À quelques semaines du double scrutin législatif et communal prévu le 31 mai prochain, l’Observatoire national autonome de supervision du référendum et des élections (ONASUR-E) affiche clairement ses ambitions : réussir une nouvelle démonstration de rigueur, de transparence et d’efficacité après les observations saluées du référendum constitutionnel et de l’élection présidentielle.
Lors d’une conférence de presse animée ce jeudi 23 avril 2026, l’institution dirigée par Dr Sékou Koureissy Condé a présenté un dispositif renforcé, articulé autour d’innovations techniques, d’un maillage territorial accru et d’un suivi rigoureux de toutes les étapes du processus électoral.
Le rendez-vous du 31 mai constitue un test majeur pour les autorités électorales guinéennes. Pour la première fois, les électeurs seront appelés à voter le même jour pour les élections législatives et communales. Une configuration complexe qui exige une organisation sans faille.

Face à cet enjeu, l’ONASUR-E annonce une stratégie adaptée. Ibrahima Kalil Bamba, deuxième rapporteur chargé des opérations, a détaillé les nouvelles orientations mises en place.
« L’ONASUR-E occupe un rôle crucial dans l’écosystème de la gouvernance électorale en Guinée, car il contribue à sensibiliser les acteurs et à prévenir les conflits électoraux en veillant à l’équité de la compétition électorale. Pour ce scrutin, la supervision sera double et simultanée. Au lieu d’une seule fiche collectant les données sur les états d’un scrutin, il y aura désormais deux outils distincts, chacun dédié à un scrutin spécifique. »

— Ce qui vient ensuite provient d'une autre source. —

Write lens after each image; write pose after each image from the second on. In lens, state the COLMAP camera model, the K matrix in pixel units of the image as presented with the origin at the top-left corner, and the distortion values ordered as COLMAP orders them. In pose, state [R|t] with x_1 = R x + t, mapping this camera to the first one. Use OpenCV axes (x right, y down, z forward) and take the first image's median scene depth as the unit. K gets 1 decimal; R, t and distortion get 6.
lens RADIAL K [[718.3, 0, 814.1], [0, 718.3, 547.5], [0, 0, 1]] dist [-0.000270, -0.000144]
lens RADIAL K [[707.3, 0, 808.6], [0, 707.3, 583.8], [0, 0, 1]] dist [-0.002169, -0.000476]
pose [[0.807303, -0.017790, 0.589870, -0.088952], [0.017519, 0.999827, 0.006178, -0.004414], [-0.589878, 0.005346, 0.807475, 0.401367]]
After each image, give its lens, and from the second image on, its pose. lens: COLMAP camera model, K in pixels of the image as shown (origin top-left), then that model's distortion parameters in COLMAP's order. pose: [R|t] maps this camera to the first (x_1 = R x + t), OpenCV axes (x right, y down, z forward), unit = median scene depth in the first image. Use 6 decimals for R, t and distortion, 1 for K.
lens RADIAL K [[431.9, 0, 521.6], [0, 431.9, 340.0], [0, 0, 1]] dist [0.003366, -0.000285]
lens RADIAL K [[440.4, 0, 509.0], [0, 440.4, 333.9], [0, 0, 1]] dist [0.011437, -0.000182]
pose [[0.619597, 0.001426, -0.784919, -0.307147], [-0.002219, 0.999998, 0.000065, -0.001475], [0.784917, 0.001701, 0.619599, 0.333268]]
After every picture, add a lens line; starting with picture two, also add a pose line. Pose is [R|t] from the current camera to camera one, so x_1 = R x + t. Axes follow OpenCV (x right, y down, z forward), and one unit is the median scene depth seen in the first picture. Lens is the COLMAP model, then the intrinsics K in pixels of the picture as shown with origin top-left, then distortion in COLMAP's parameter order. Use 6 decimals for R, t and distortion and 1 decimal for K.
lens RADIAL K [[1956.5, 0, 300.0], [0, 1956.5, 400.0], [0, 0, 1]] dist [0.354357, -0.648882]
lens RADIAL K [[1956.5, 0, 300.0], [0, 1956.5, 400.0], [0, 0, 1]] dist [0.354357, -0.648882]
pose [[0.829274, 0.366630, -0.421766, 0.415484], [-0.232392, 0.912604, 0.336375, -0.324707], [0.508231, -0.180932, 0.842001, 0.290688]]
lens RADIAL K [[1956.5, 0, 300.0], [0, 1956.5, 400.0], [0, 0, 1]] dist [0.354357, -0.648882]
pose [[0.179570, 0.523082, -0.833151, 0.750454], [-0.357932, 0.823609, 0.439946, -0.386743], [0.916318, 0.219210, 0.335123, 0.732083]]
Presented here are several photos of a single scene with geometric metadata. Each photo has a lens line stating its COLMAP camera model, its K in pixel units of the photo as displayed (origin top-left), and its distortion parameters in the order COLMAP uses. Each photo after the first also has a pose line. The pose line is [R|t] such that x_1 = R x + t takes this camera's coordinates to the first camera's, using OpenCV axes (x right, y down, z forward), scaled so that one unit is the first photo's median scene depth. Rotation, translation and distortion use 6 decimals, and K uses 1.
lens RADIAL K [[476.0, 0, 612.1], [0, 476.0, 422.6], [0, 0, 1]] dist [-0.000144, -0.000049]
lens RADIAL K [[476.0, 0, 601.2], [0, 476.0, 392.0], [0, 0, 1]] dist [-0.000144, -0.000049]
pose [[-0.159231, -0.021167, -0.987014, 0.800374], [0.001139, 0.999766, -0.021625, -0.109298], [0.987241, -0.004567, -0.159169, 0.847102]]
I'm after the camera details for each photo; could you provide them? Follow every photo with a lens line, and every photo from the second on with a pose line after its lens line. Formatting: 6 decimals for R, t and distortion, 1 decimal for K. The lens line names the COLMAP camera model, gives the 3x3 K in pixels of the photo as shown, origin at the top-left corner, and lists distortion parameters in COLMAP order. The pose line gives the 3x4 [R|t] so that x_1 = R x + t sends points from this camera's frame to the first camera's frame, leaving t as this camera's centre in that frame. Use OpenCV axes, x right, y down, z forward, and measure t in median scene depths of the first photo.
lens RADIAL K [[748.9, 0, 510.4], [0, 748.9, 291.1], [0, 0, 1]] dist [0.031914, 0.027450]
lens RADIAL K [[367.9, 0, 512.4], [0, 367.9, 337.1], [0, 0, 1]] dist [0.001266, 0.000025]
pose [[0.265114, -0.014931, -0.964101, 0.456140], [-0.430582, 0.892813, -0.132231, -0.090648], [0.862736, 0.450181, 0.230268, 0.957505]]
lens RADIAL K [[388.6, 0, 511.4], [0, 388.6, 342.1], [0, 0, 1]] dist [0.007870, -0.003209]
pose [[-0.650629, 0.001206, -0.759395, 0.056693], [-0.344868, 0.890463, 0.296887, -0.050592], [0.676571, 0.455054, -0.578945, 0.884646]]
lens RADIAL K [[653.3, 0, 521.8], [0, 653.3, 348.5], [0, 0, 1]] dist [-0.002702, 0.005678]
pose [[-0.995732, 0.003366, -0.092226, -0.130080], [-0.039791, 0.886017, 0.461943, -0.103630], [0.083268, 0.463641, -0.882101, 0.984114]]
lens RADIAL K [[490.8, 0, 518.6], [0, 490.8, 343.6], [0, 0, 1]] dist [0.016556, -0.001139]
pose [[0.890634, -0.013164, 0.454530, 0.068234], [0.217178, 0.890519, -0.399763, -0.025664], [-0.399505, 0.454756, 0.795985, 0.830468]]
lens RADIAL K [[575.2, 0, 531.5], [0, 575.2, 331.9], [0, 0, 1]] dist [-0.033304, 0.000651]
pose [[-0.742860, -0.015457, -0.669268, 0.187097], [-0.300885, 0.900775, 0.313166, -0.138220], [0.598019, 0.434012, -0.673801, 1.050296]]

Il a également annoncé un renforcement significatif de la présence des conseillers sur le terrain, ainsi que la reconduction d’initiatives citoyennes ayant fait leurs preuves lors des précédentes consultations électorales.
« Des dynamiques comme le devoir citoyen seront reconduites afin de recueillir les perceptions des électeurs et des observateurs sur le déroulement des opérations. »
Une mission qui commence bien avant le jour du vote
Loin de limiter son action à la seule journée électorale, l’ONASUR-E intervient en amont sur les aspects les plus sensibles du processus, notamment la fiabilité du fichier électoral et la conformité juridique des candidatures.
Me Pépé Antoine Lama, chargé des affaires juridiques et de la conformité, a insisté sur cette dimension stratégique.

« L’ONASUR-E veille à assurer l’intégrité du fichier. Nous supervisons la mise à jour du fichier électoral de biométrie nationale afin qu’il serve à organiser des élections dignes, crédibles et sans tache. »
Selon lui, l’Observatoire joue également un rôle central dans le contrôle de la légalité des candidatures.
« Nous avons été associés de la plus belle manière à l’enregistrement et à l’examen des dossiers de candidatures par la Direction générale des élections. C’est un travail de fond pour garantir la conformité légale de chaque étape. »
Une coordination institutionnelle assumée
Pour réussir sa mission, l’ONASUR-E mise sur une coopération étroite avec les autres institutions impliquées dans le processus électoral : Direction générale des élections (DGE), ministère de l’Administration du territoire et de la Décentralisation, justice et Haute Autorité de la Communication.
Me Lama a clarifié la répartition des responsabilités.
« La DGE est pour nous le bras technique et opérationnel, tandis que l’ONASUR-E assure la supervision indépendante de ses activités. Avec le MATD, nous entretenons d’excellentes relations pour l’appui administratif. Concernant le volet judiciaire, l’institution s’assure de la régularité des procédures avant la saisine des juridictions compétentes. Enfin, avec la HAC, nous travaillons pour garantir la liberté de la presse et l’égalité de traitement des candidats dans les médias. »
L’ONASUR-E face à son troisième grand test
Créé à l’occasion du référendum constitutionnel de septembre 2025, l’ONASUR-E s’est progressivement imposé comme un acteur incontournable de la gouvernance électorale guinéenne. Après le référendum puis la présidentielle, l’institution aborde désormais les législatives et les communales avec la volonté d’asseoir définitivement sa crédibilité.
À l’approche du 31 mai, Dr Sékou Koureissy Condé et son équipe veulent transformer l’essai : faire de ce double scrutin une référence en matière de transparence, d’équité et de sérénité démocratique en Guinée.